Vessels longer than 230 metres (755 feet) or with engine power of less than 22 mW (30 000 hp) can’t reach the city berths because of the narrow strait at Suomenlinna, a sea fortress just off the coast. Rather more than half of the cruise ships calling at Helsinki have to berth to the west.
The central berths are either in the South Harbour (shown as EPL, EKL and EO1 in the online schedule of the Port of Helsinki) or just outside it at Katajanokka (ERA and ERB) . In either case the main sights of central Helsinki are right outside your window and buses are unnecessary for anyone able to walk.Highslide JS
The berths to the west are either at Hernesaari (LHB and LHC) or Melkki Quay (LMA). These two locations are separated from each other by an expanse of water, so Melkki is quite a lot farther from the centre by road.

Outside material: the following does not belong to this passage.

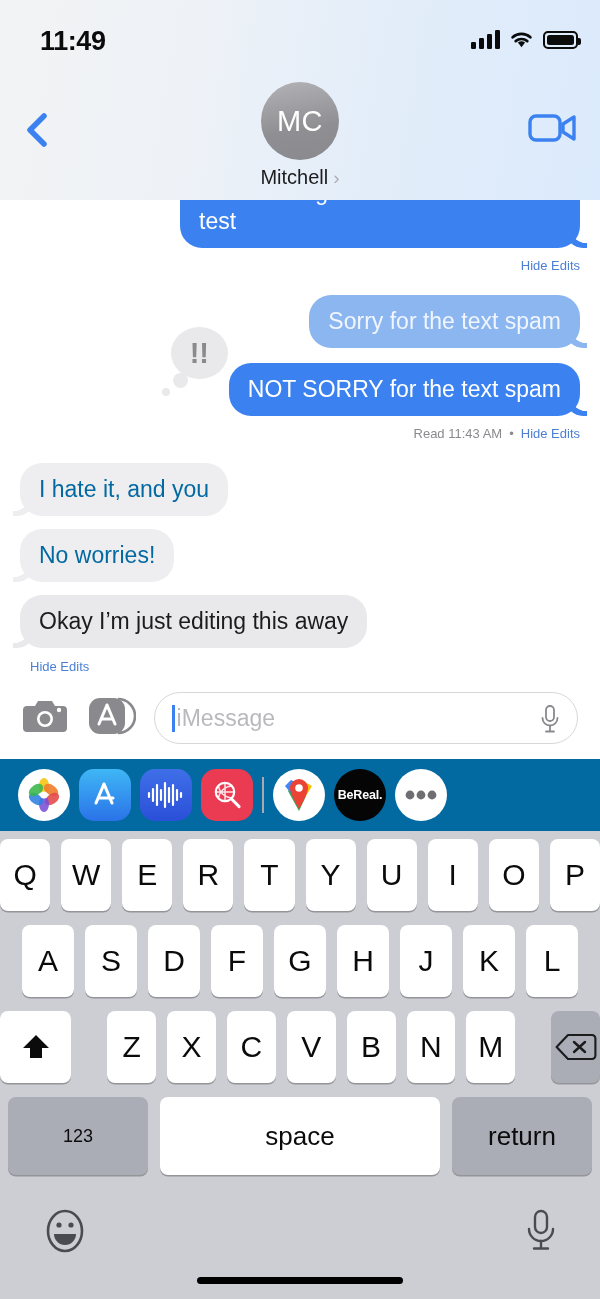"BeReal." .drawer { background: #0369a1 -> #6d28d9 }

From Hernesaari it is possible to walk to the centre. From Melkki Quay it is really not worth trying. However, public transport is a viable alternative to the shuttle bus at both locations.
Passengers of ships using Helsinki as a turnaround port (the place where the cruise starts and finishes) have access to cruise terminal buildings.
For the rest, there are limited quay facilities. Ships berthed in the centre are so close to shops, restaurants, ATMs, etc. that this hardly matters.